* **Selected excerpt**
= = = =
Amicus Therapeutics has dosed the first patient in the Phase 3 PROPEL clinical trial that aims to compare investigational therapy AT-GAA (ATB200/AT221) to standard treatment in patients with late-onset Pompe disease.

The trial (NCT03729362) is still recruiting patients. Throughout 2019, approximately 100 participants who have been previously treated with alglucosidase alfa or who have not received any enzyme replacement therapy are expected to be enrolled at 90 different locations worldwide.

Pompe disease is a genetic condition characterized by the impaired activity of the enzyme acid alpha-glucosidase (GAA), which breaks up glycogen in the cells. The lack of GAA leads to glycogen accumulation, followed by muscle weakness and then organ failure.

AT-GAA is an investigational therapy consisting of a human-made GAA variant (rhGAA) — optimized to have a more stable structure — co-administered with a small molecule that acts as a pharmacological chaperone, further stabilizing rhGAA.

Initial results of a Phase 1/2 trial (NCT02675465) showed improved motor and respiratory function and a decrease in muscle damage biomarkers in patients treated with AT-GAA.
= = = =
* **Records supplied**

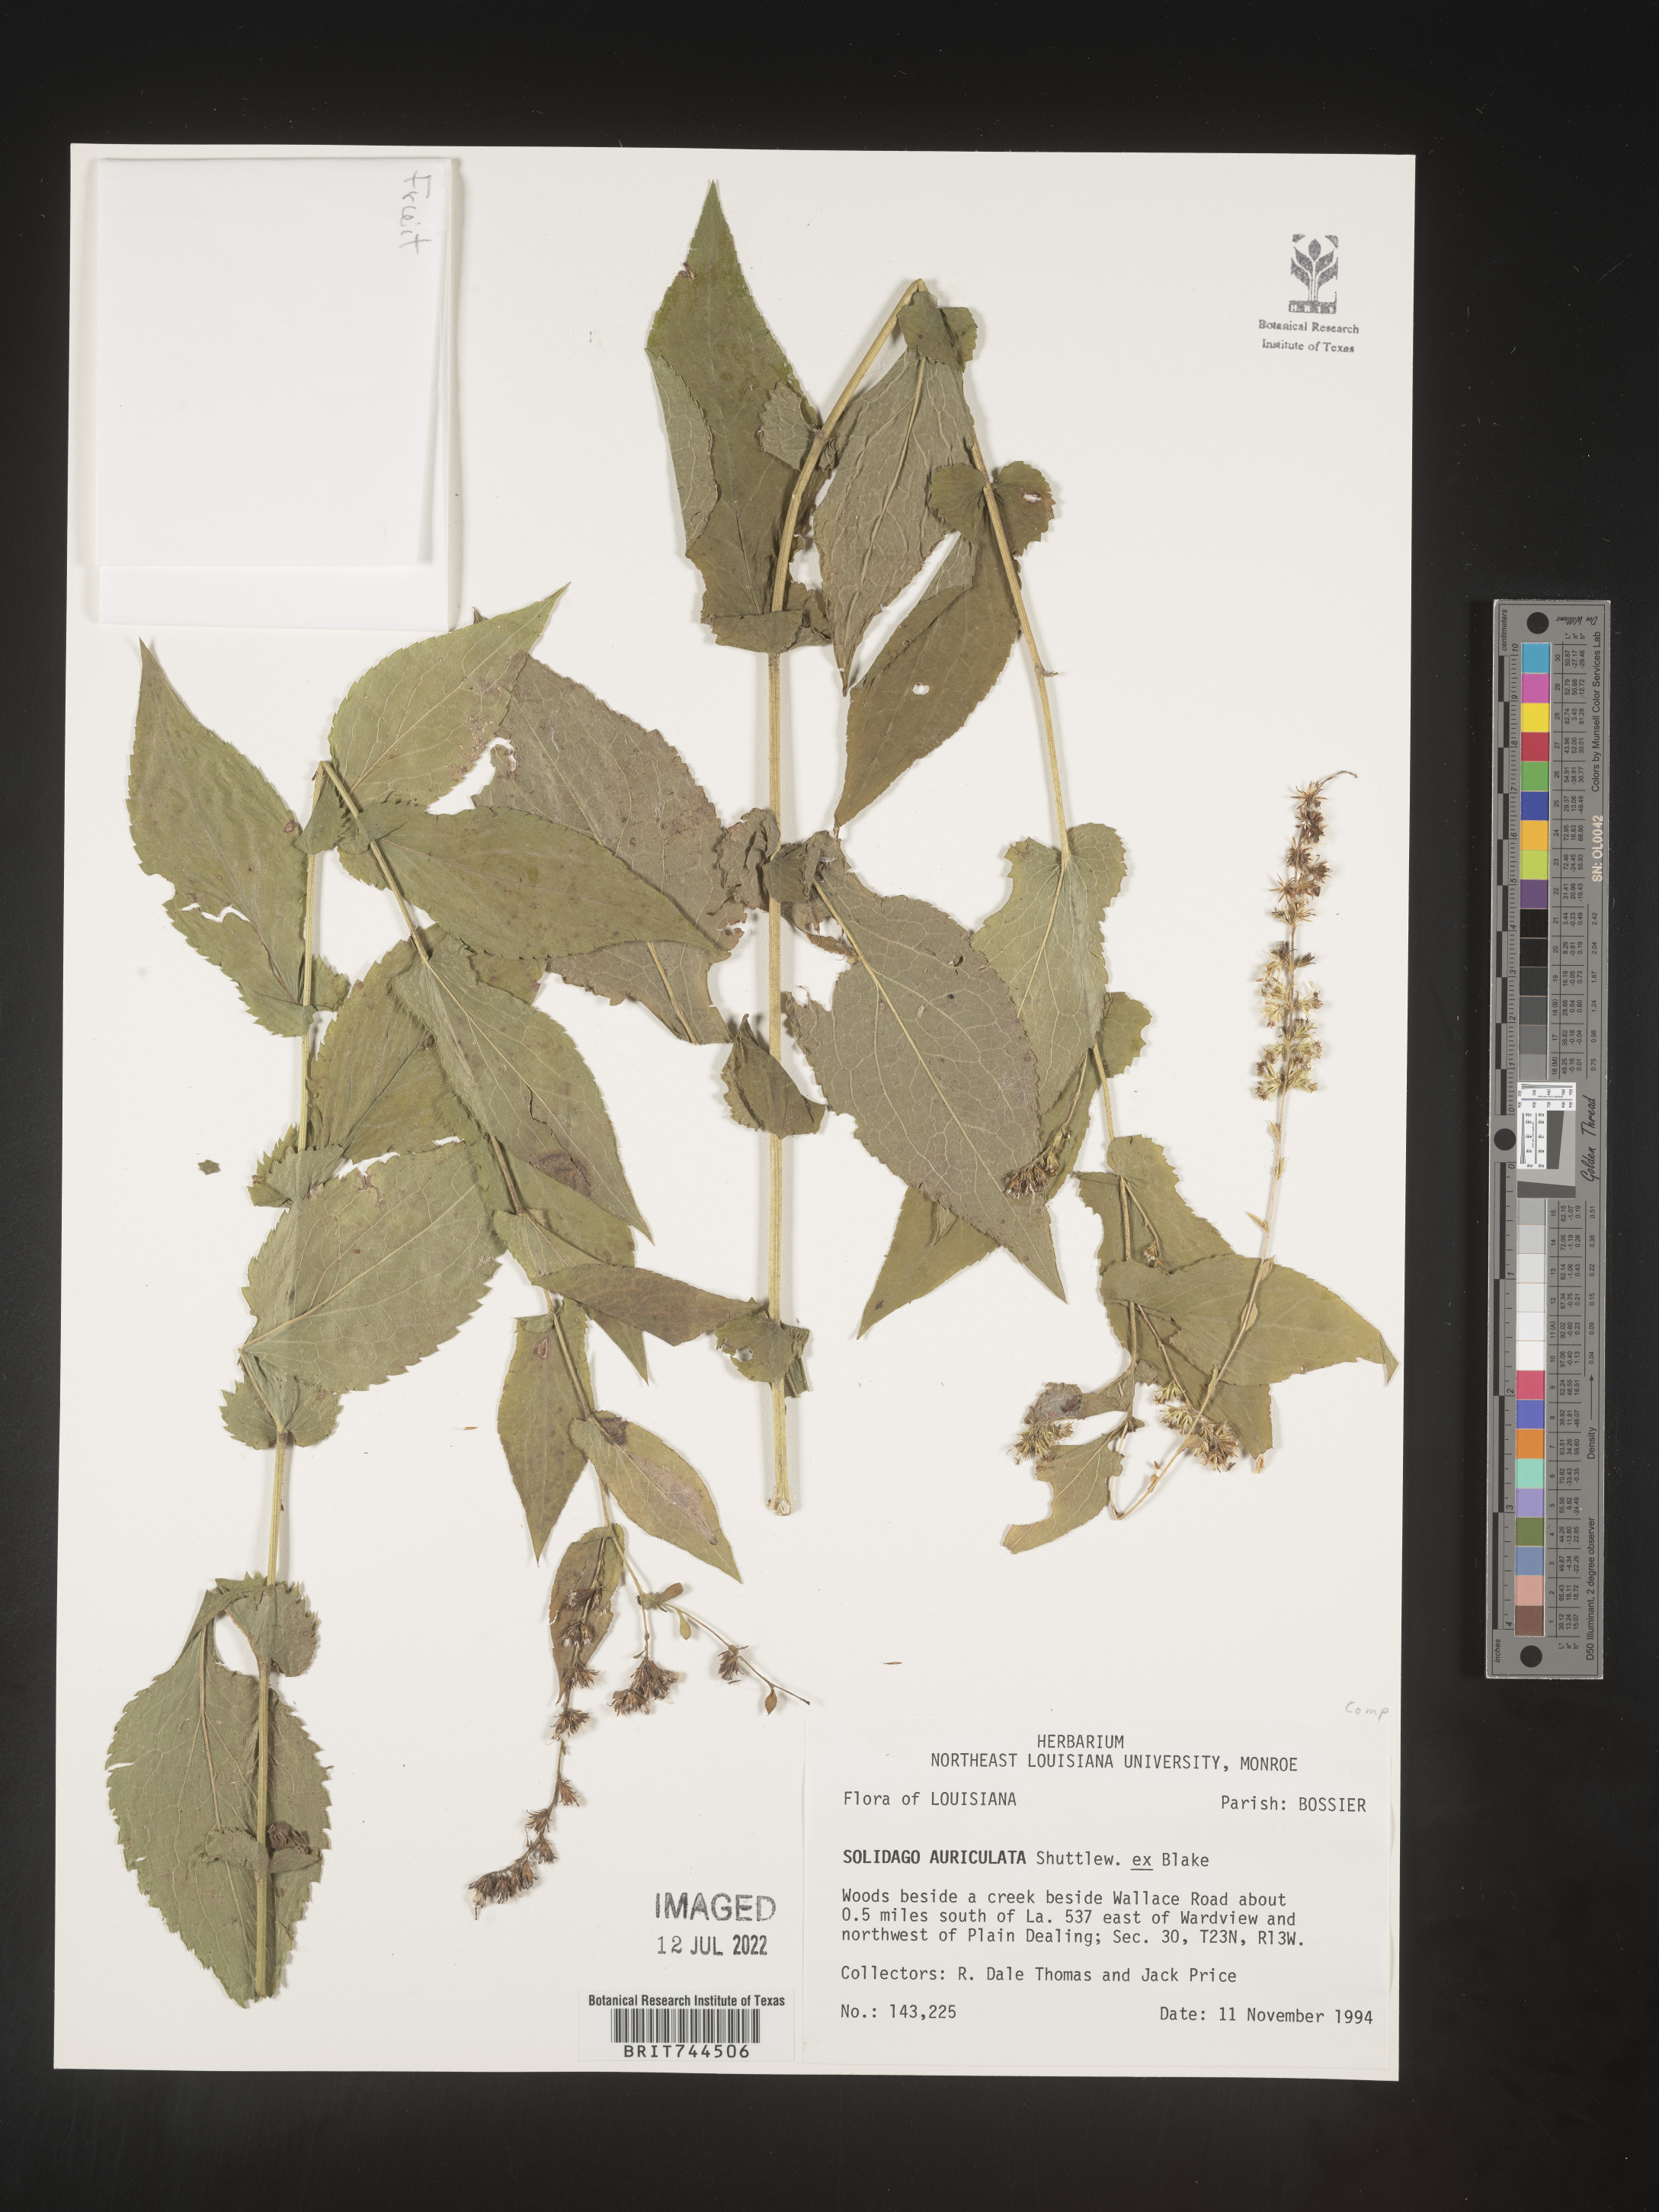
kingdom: Plantae
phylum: Tracheophyta
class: Magnoliopsida
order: Asterales
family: Asteraceae
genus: Solidago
= = = =
* **Tasks to carry out**
• A. From the article on the PROPEL trial, extract the stretch from "AT-GAA is an" through "further stabilizing rhGAA.".
• B. In the article on the PROPEL trial, condense the paragraph beginning "The trial (NCT03729362) is still recruiting" into a bulleted list that keeps its main facts.

* **Solution set**
• A.
AT-GAA is an investigational therapy consisting of a human-made GAA variant (rhGAA) — optimized to have a more stable structure — co-administered with a small molecule that acts as a pharmacological chaperone, further stabilizing rhGAA.

• B.
- Trial NCT03729362 is still recruiting.
- About 100 participants are expected to be enrolled throughout 2019.
- Participants will be patients previously treated with alglucosidase alfa or patients who have not received any enzyme replacement therapy.
- Enrollment will take place at 90 locations worldwide.